An 8.0230 mg sample made using Scheme II was analysed using (30-300)°C -Ramp-

10°C/min. A DSC thermogram of form H is provided in FIG. 2, With reference to FIG. 2, DSC data for the batch reveals a characteristic DSC peak at 271.28°C (between: 265-280°C). DSC analysis of this form clearly shows a sharp endothermic signal in the DSC histogram which further confirms the new polymorphic nature of the product.
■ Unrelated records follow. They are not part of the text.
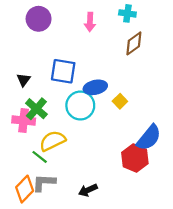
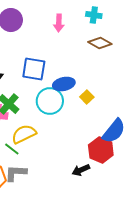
brown diamond: (134, 43) -> (100, 43), turned 65
black arrow: (88, 190) -> (81, 170), moved

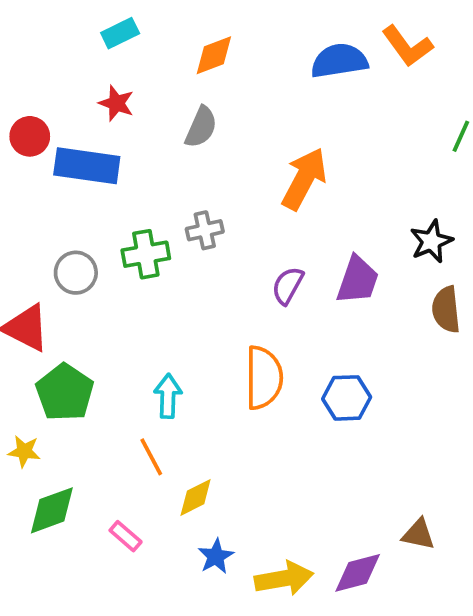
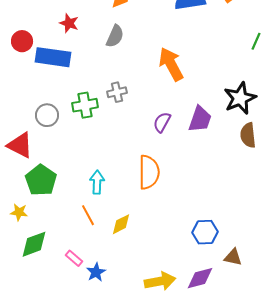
orange arrow: (304, 179) -> (171, 64), turned -56
black star: (431, 241) -> (240, 98), size x1.4
blue hexagon: (347, 398) -> (205, 232), moved
yellow diamond: (196, 497) -> (121, 224), moved
blue star: (216, 556) -> (96, 272), moved

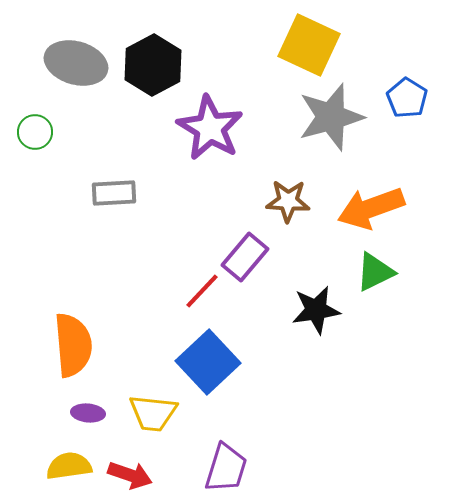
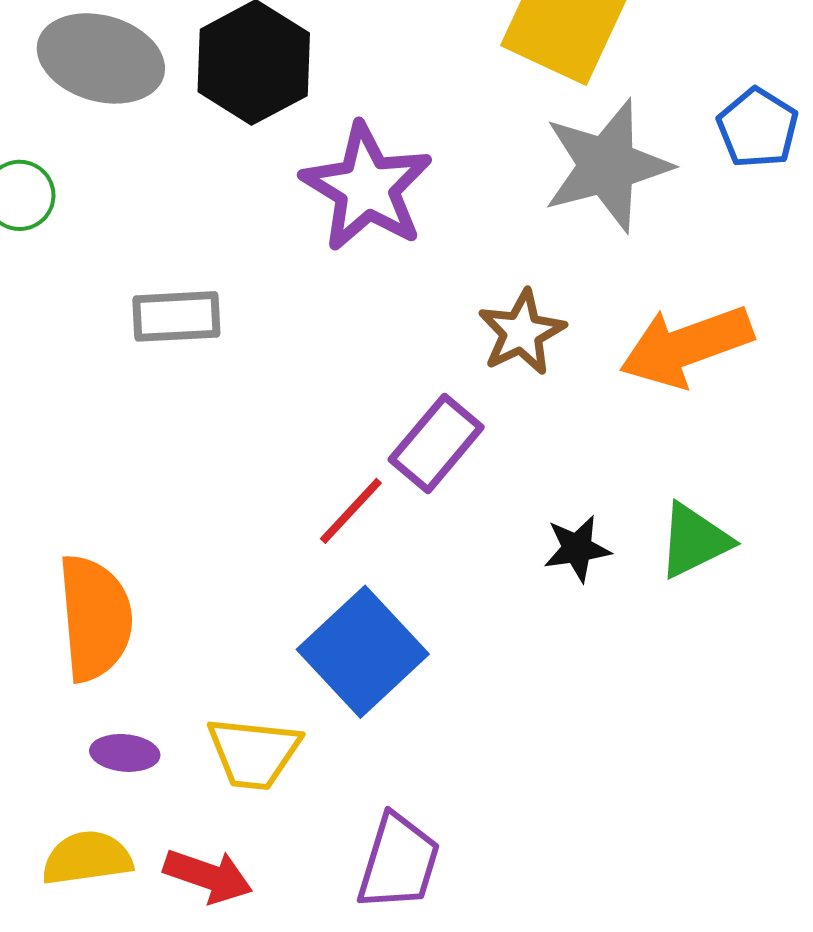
brown star: (288, 201) -> (522, 332), turned -30
green triangle: (375, 272) -> (694, 541), moved
black star: (316, 310) -> (577, 549), size x0.7

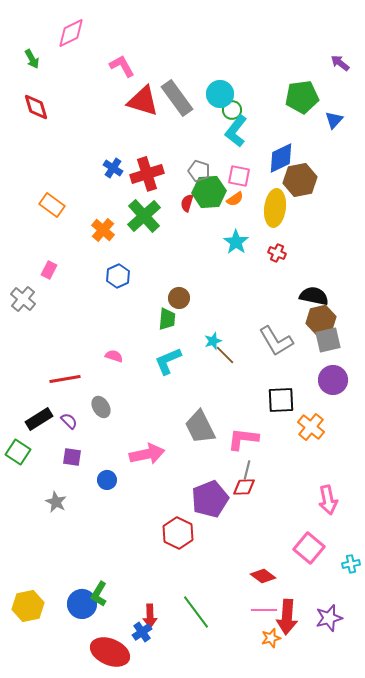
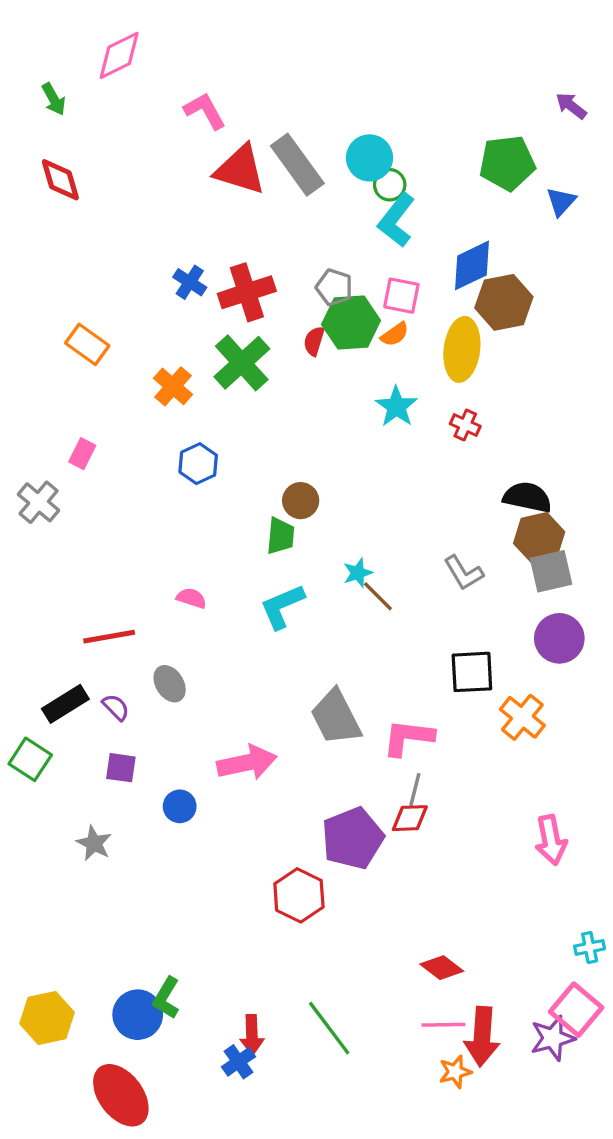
gray L-shape: (276, 341) -> (464, 573), size x0.7
pink square: (309, 548) -> (576, 1010), moved
red ellipse: (110, 652) -> (121, 1095), moved, turned 30

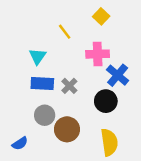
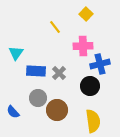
cyan triangle: (38, 56) -> (16, 53), moved
blue cross: (118, 75) -> (100, 64), turned 36
blue semicircle: (20, 143) -> (13, 112), moved, turned 80

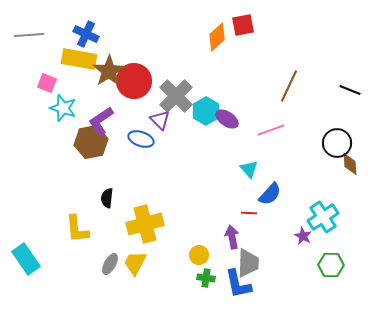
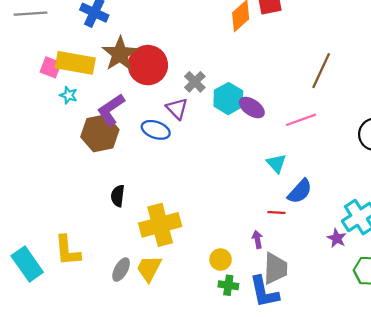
yellow rectangle: (79, 59) -> (75, 63), moved
gray cross: (176, 96) -> (195, 82), size x0.6
cyan star: (63, 108) -> (69, 95), size x0.6
yellow L-shape: (77, 229) -> (67, 251), moved
purple arrow: (232, 237) -> (257, 239), size x0.7

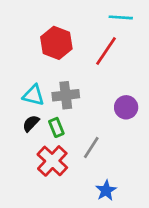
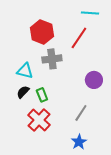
gray cross: (66, 95) -> (52, 59), moved
gray line: (91, 148) -> (81, 113), moved

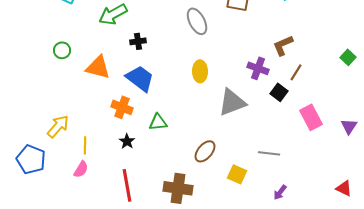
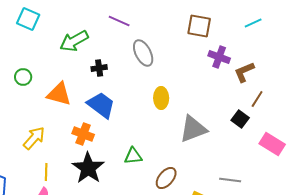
gray ellipse: (197, 21) -> (143, 53), moved
purple cross: (258, 68) -> (219, 57), moved
pink rectangle: (311, 117) -> (272, 144), turned -30
green triangle: (158, 122) -> (133, 156), moved
yellow arrow: (58, 126) -> (34, 138), moved
black star: (127, 141) -> (88, 168), size x2.0

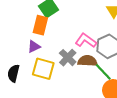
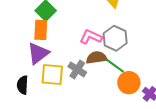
purple triangle: (34, 46) -> (38, 53), size x1.6
gray cross: (68, 58) -> (77, 69), moved

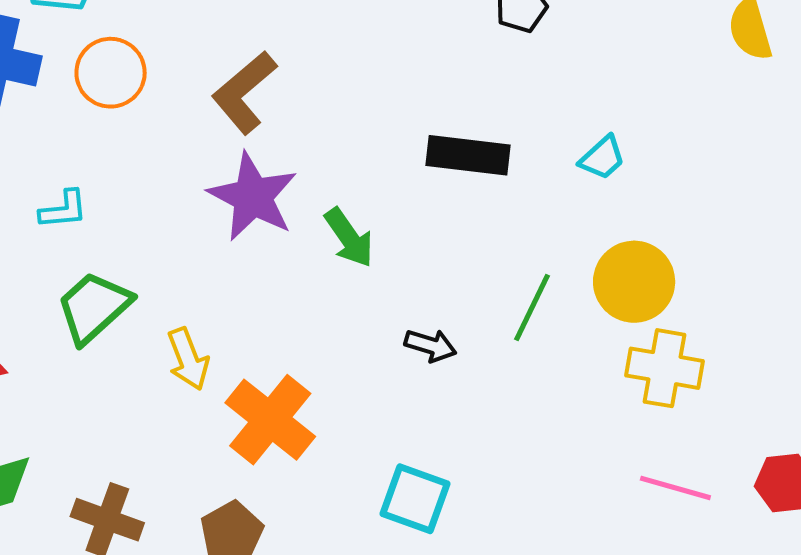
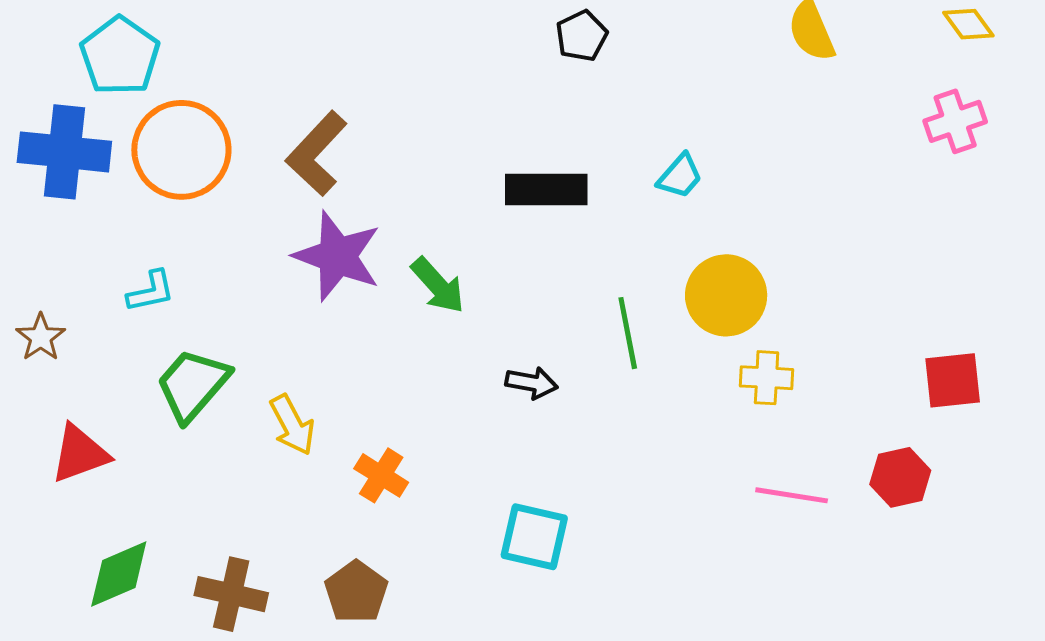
orange circle: (111, 73) -> (181, 150), size x1.4
green line: (532, 307) -> (628, 333), turned -30
yellow cross: (664, 368) -> (767, 378), size x0.7
orange cross: (270, 420) -> (381, 475), size x0.6

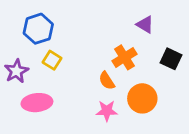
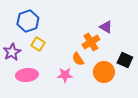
purple triangle: (145, 25) -> (106, 27), moved
black square: (171, 59) -> (125, 60), moved
pink star: (107, 111) -> (65, 75), moved

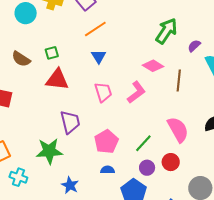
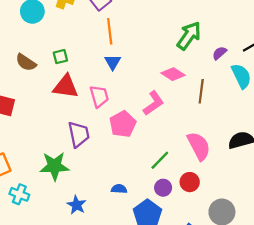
orange line: (95, 29) -> (110, 31), turned -65
pink trapezoid: (103, 92) -> (99, 96), moved
pink pentagon: (106, 142) -> (123, 124), moved

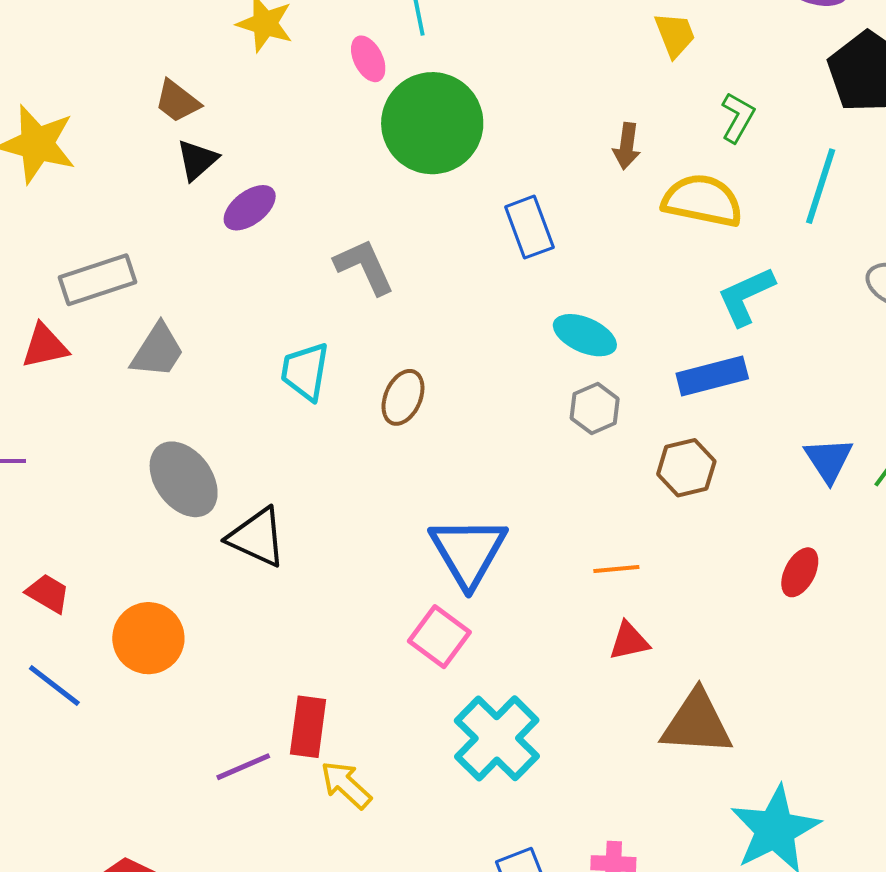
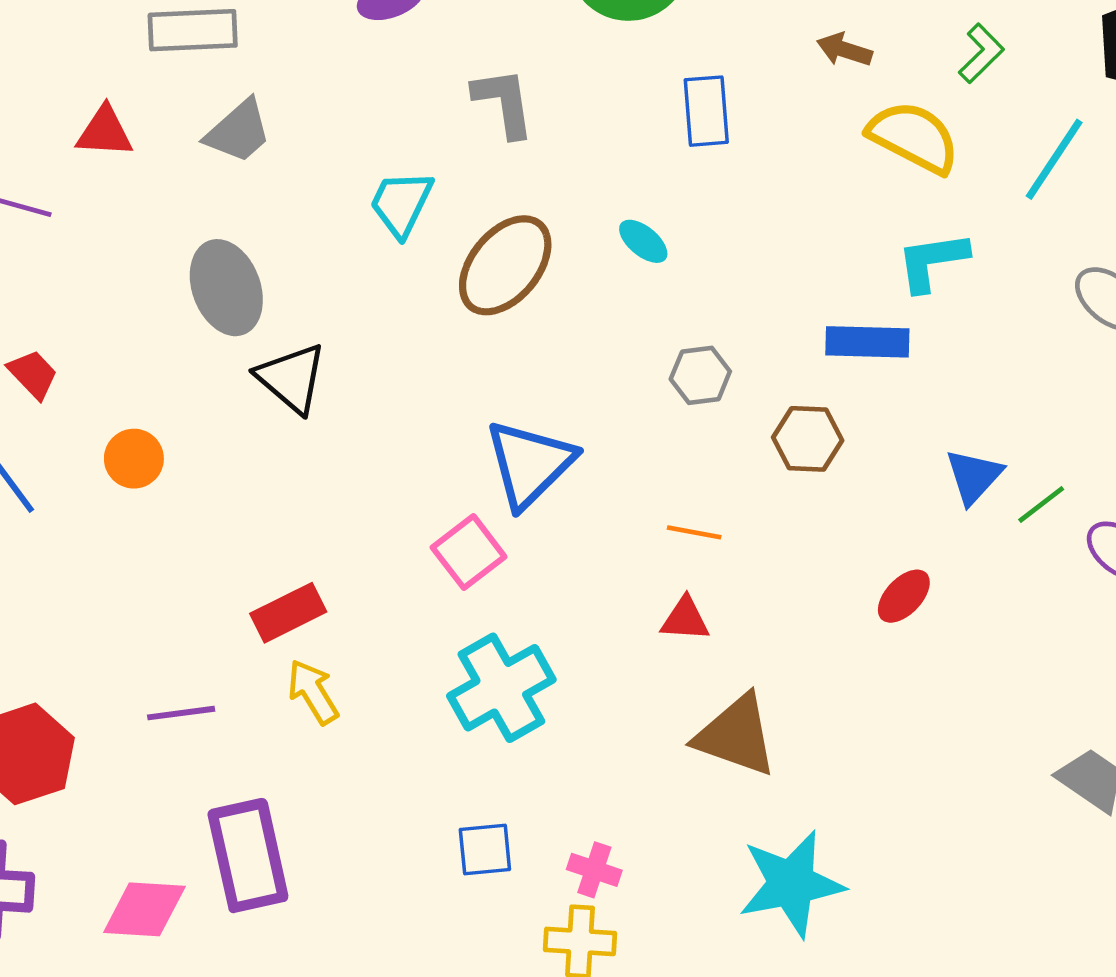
brown arrow: (627, 146) -> (844, 50), turned 84
cyan ellipse: (585, 335) -> (643, 241), moved, size x0.7
red triangle: (45, 346) -> (105, 132), moved
brown ellipse: (403, 397) -> (505, 265), size x1.6
gray hexagon: (595, 409) -> (700, 375), moved
orange circle: (148, 638) -> (134, 459), size x0.7
red rectangle: (308, 727) -> (288, 613), turned 40
purple line: (243, 767) -> (181, 713), moved

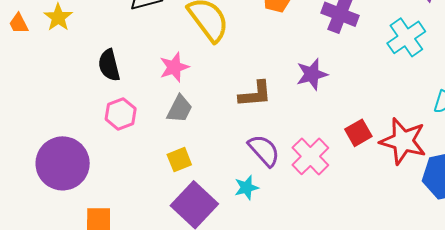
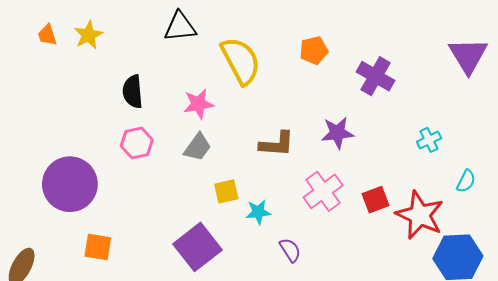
cyan cross: (406, 37) -> (429, 140), moved, size x0.6
purple semicircle: (264, 150) -> (290, 250), moved, size x0.7
pink cross: (310, 156) -> (323, 191), moved
yellow square: (179, 160) -> (226, 191), moved
cyan star: (246, 188) -> (258, 212), moved

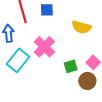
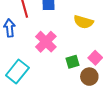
cyan rectangle: (18, 60) -> (17, 72), moved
Although the compositions and methods of the present disclosure have been described with reference to exemplary embodiments thereof, the present disclosure is not limited thereby. Indeed, the exemplary embodiments are implementations of the disclosed compositions and methods are provided for illustrative and non-limitative purposes. Changes, modifications, enhancements and/or refinements to the disclosed systems and methods may be made without departing from the spirit or scope of the present disclosure. Accordingly, such changes, modifications, enhancements and/or refinements are encompassed within the scope of the present invention.